Noch mehrere Stunden nach dem Fang haben viele der im Markt feilgebotenen Waren heftige und nur schwer zu kontrollierende Fluchttendenzen. Wenn die Verkäufer nicht aufpassen wie die Schießhunde, ist nach 30 Minuten ihre gesamte Ware geflüchtet!
Sympathisch ist auch das Wappentier Valencias, die Fledermaus. Ich finde, das zeugt von Understatement. Kein schwülstiger Adler, kein Greif, kein Löwe, Stier oder sonst ein mit allerlei Machismo behaftetes Wesen. Nein, die Fledermaus hat es sollen sein.
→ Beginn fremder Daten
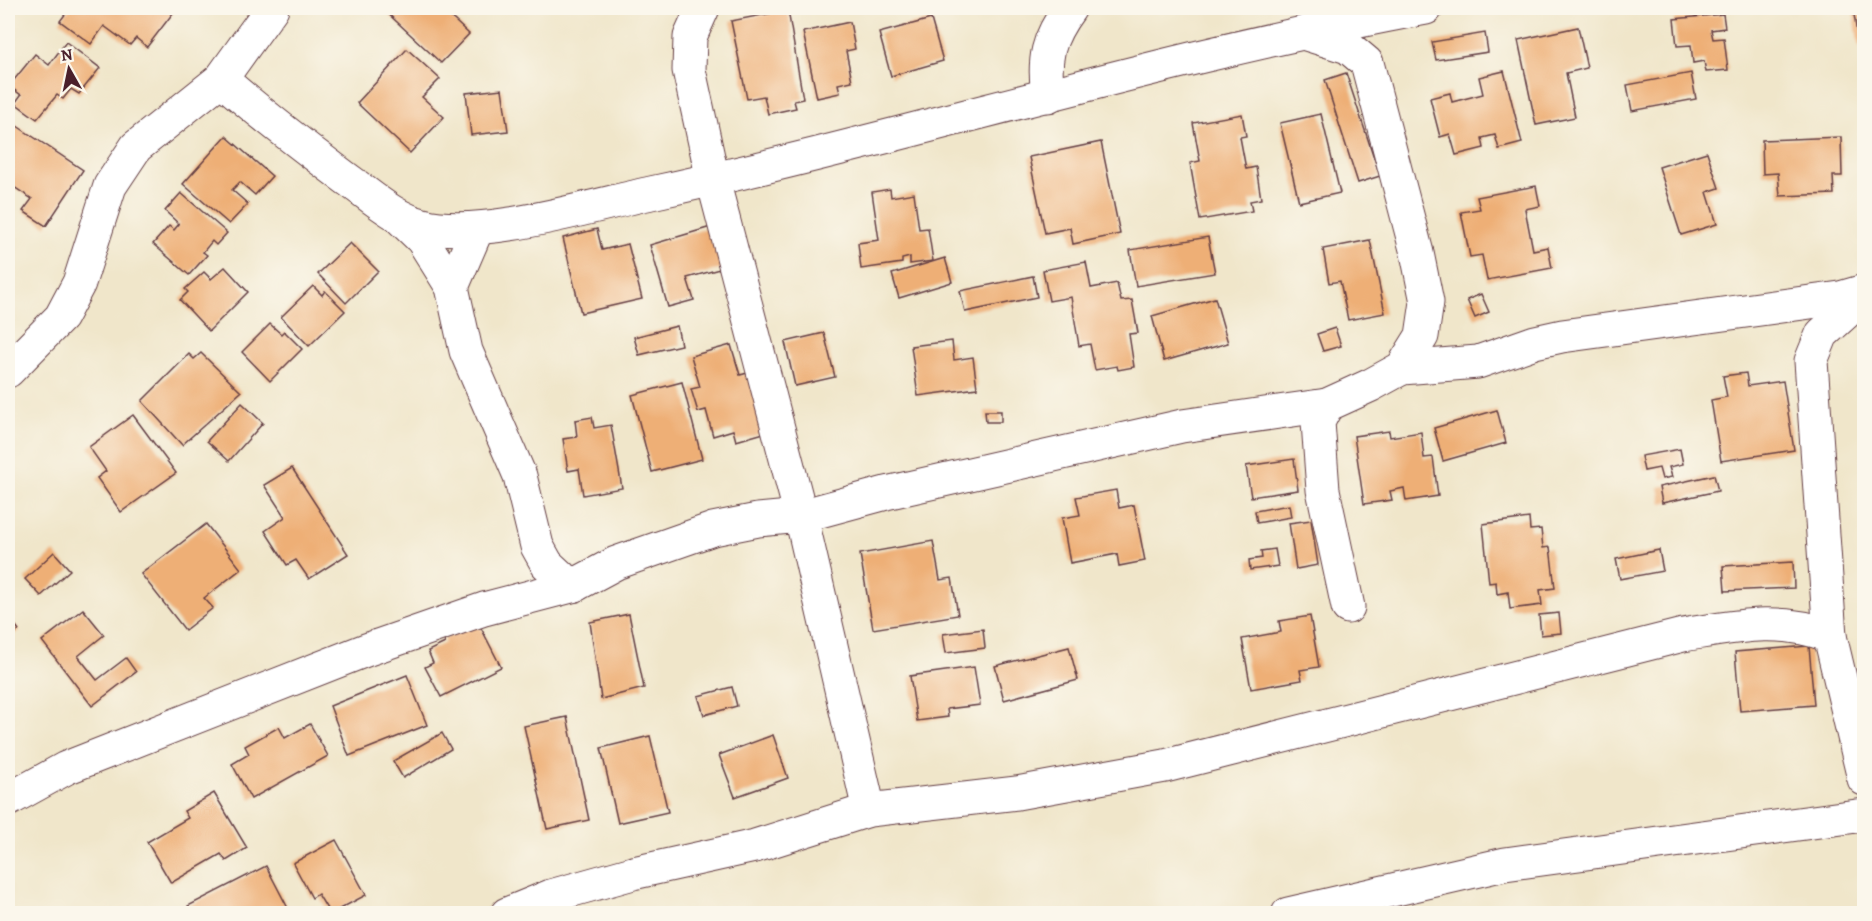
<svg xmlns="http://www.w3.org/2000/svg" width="1872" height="921" viewBox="0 0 1872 921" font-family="Alegreya,serif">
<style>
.building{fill:#eeaf76}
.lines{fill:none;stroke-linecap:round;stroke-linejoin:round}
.minor-casing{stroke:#633d43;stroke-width:35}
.major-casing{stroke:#633d43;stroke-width:35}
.minor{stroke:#fff;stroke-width:33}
.major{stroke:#fff;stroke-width:33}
</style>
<rect width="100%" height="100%" fill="#fbf7ec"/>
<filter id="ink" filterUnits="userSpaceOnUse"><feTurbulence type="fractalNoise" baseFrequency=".0167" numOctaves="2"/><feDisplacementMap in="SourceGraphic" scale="12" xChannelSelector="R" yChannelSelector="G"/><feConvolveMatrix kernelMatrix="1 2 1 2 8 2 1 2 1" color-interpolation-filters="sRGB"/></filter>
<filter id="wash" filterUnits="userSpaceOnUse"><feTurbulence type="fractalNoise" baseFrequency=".008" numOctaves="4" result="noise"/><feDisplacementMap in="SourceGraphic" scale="24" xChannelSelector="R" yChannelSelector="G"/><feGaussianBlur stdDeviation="1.35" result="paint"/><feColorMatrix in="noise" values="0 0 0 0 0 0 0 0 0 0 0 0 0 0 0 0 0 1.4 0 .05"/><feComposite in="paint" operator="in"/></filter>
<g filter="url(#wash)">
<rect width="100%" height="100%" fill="#f0e6ca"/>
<g id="blocks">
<g class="building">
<polygon points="70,8 165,8 173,13 147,47 136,38 130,45 104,26 91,44 60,21"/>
<polygon points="382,8 441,8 469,34 441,63"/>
<polygon points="1853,8 1864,8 1864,46 1859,47"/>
<polygon points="788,10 803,99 794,101 796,108 768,114 764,96 747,99 731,21"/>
<polygon points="1723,14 1725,28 1711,30 1713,39 1724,38 1728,70 1706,72 1704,61 1693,63 1691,45 1677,46 1674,19"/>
<polygon points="931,19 943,61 891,76 879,33"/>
<polygon points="850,22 855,49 846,51 852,81 838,84 840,93 817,98 803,32"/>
<polygon points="1578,27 1587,68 1566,73 1575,117 1536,125 1518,40"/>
<polygon points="1485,33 1488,52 1436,60 1432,42"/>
<polygon points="66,42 100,68 79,94 71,89 63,99 57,95 37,119 15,103 21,95 9,86 35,54 49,65"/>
<polygon points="407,49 440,79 422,97 444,117 410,153 357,103"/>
<polygon points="1504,71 1522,143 1499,149 1495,135 1482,138 1484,148 1456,155 1450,134 1440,137 1430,98 1450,93 1452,102 1483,94 1479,77"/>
<polygon points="1346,73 1380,176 1358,183 1325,80"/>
<polygon points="1691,73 1696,99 1632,111 1627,85"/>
<polygon points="502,89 508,131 471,135 466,93"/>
<polygon points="1242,114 1246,136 1240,137 1246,169 1256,167 1261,199 1250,201 1252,211 1200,220 1190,163 1200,161 1193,123"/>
<polygon points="1321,114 1340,193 1299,202 1280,123"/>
<polygon points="8,120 83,170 46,226 23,211 32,199 8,183"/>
<polygon points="226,136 272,176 255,195 240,182 232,190 248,204 229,224 183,184"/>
<polygon points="1841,137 1842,176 1833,176 1834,194 1780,196 1778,173 1763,174 1762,140"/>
<polygon points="1101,142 1120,234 1073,244 1070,228 1045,233 1029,157"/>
<polygon points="1707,152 1719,188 1707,192 1717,224 1681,235 1659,167"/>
<polygon points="1536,186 1540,206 1525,209 1533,250 1548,247 1552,268 1487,280 1482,255 1470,257 1461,212 1480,209 1477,197"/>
<polygon points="890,189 891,197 914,193 919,229 928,228 933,261 910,264 910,257 902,259 902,263 861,269 858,243 879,240 872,192"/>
<polygon points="181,193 227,233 216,245 212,241 203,252 207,255 189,275 153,244 169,226 174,230 179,224 165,211"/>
<polygon points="711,227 723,268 687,278 694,300 668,307 650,245"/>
<polygon points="597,229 602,250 628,244 642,299 581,313 563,238"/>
<polygon points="1208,237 1215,273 1136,286 1130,250"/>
<polygon points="1370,240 1385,313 1348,320 1340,281 1329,283 1323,249"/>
<polygon points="350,243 378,271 346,303 318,274"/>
<polygon points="945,258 952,282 899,298 892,274"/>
<polygon points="1086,262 1091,288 1117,283 1121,301 1132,300 1138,333 1129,334 1134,367 1118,370 1117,366 1095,370 1090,344 1079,346 1071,297 1049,301 1043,270"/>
<polygon points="225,267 248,292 209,331 180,300 188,292 185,289 204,272 211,279"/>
<polygon points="1033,276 1037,297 965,312 960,291"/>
<polygon points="313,286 322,295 325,291 345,311 309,346 281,317"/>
<polygon points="1481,294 1489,312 1475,318 1467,300"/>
<polygon points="1215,298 1228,343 1164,361 1152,316"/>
<polygon points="270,324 281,334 284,331 302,349 270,381 242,352"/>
<polygon points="677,326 681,345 639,355 634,337"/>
<polygon points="1335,328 1341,346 1323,351 1317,334"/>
<polygon points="824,333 835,377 795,386 785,342"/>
<polygon points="952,341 954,360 973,357 977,388 918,396 911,346"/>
<polygon points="731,345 740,375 755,371 764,433 736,441 733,430 713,436 706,410 698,412 691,389 700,387 691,356"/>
<polygon points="201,353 241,392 182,445 142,401 189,354 194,359"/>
<polygon points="1746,373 1748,386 1783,381 1794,450 1721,461 1711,400 1727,397 1723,376"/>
<polygon points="682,382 702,459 652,472 632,395"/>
<polygon points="242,403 263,423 229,461 207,441"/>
<polygon points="1497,410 1506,443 1443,461 1434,428"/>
<polygon points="985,411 1001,411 1001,422 986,422"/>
<polygon points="133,415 176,473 121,512 97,478 106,471 89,447"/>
<polygon points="592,417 594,428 611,425 622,488 583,495 579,469 568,471 563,439 577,437 575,420"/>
<polygon points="1389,431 1390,437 1421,432 1424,458 1433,457 1438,496 1406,501 1404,488 1390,491 1392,500 1364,504 1354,436"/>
<polygon points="1680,449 1683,464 1669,467 1672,477 1662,479 1659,468 1644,471 1641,456"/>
<polygon points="1294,459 1298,490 1251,497 1246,466"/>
<polygon points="292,468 348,554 309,579 296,560 287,565 265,531 285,517 264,485"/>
<polygon points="1714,475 1718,491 1662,503 1659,487"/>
<polygon points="1116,490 1119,508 1134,505 1145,561 1119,566 1117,554 1070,563 1062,518 1080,515 1076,497"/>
<polygon points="1289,505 1291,517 1257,523 1255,511"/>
<polygon points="1529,518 1530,530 1541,529 1543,548 1550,547 1555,588 1540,590 1542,605 1510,609 1508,592 1497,594 1496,582 1489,583 1483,524"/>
<polygon points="1311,520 1318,565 1296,569 1289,523"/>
<polygon points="206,524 241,569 204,598 213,608 185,630 141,574"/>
<polygon points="933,541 940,580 952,578 958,615 873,629 860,554"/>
<polygon points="1275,549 1278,566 1250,570 1249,560 1262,558 1261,551"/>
<polygon points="1659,550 1663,571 1620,579 1616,559"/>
<polygon points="54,552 70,570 41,596 25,579"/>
<polygon points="1793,562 1794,588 1725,591 1723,566"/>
<polygon points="83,609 104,635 78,656 97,680 126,658 136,672 92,706 42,641"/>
<polygon points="1559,613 1561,633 1541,635 1539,615"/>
<polygon points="629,614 644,688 601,699 590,622"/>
<polygon points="8,616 19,630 8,639"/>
<polygon points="1310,616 1319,667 1300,670 1302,680 1251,689 1242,639 1281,632 1279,621"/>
<polygon points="478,622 501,667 441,697 425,667 433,663 428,651 445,643 444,639"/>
<polygon points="983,629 985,648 946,653 943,634"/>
<polygon points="1809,646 1814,705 1740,711 1735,652"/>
<polygon points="1069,647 1078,680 1004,700 995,666"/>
<polygon points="974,667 980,705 947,709 948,717 917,721 910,676"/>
<polygon points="407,675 427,725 349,756 330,706"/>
<polygon points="732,687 737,706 704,715 698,696"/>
<polygon points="567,717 589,820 547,829 524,726"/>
<polygon points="310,724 328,756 251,799 232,764 249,754 245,746 279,727 285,738"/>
<polygon points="442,733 451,749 403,778 393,761"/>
<polygon points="773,735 788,778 735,797 719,755"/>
<polygon points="650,736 668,812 618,823 601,748"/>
<polygon points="214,793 247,848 226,861 221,854 171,883 147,842 188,818 184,811"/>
<polygon points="336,840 366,895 330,914 318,894 312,898 293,863"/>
<polygon points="266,866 291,914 192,914 188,906"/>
</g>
</g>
</g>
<g filter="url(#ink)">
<use href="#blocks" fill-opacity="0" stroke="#633d43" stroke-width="1.5"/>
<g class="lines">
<defs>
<g id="minor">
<polyline points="703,8 690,37 689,70 713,180 801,516 869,810"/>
<polyline points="1303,33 1348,47 1367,63 1417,253 1427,302 1422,336 1402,368 1371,385 1327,405 1318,422 1323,490 1348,607"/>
<path d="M221 79C262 115 304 147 347 179 371 196 394 218 423 225 480 240 591 206 651 193 910 137 1165 56 1426 8"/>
<path d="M1048 96C1043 59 1047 39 1070 8"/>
<polyline points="398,216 422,239 452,287 466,351 520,476 537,546 547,564 562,578 575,585 616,563 713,529 758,520 801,516 886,493 1182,426 1327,405"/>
<polyline points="452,287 477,229"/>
<polyline points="1864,296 1822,334 1811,361 1830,636 1864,779"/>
<polyline points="1402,368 1478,362 1535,342 1562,336 1840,298 1864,291"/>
<polyline points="8,371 61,317 79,283 110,186 136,147 221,79 272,8"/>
<polyline points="8,800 66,768 366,650 484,609 575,585"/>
<path d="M507 914 551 896 633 873 755 846 869 810 1017 793 1165 766 1683 635C1734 627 1780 616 1830 636"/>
</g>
<polyline id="major" points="1288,914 1505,864 1864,815"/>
</defs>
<use href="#minor" class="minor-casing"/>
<use href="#major" class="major-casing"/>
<use href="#minor" class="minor"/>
<use href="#major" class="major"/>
</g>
</g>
<rect width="1872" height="921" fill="none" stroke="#fbf7ec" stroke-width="30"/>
<g transform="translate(69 69) rotate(351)" stroke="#fbf7ec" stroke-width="4.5" paint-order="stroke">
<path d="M0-4.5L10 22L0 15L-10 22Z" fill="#4a1f2b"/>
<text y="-9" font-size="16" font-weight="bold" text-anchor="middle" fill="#4a1f2b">N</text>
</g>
</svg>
Das Wappen befindet sich übrigens auf allem und jedem in Valencia. Dieses hier ist auf der Alcaldia, der Bürgermeisterei. Valencia hat zur Zeit eine Bürgermeisterin, was ein Stück weit die üble Verkehrssituation erklärt.
Trotz frostiger 19 Grad ließ es sich draußen prima sitzen. Man sitzt, trinkt ein Bier und wundert sich über die verwegene, aber wohl landestypische Hutmode, die nur noch von den älteren Valencianern mit stolz getragen wird.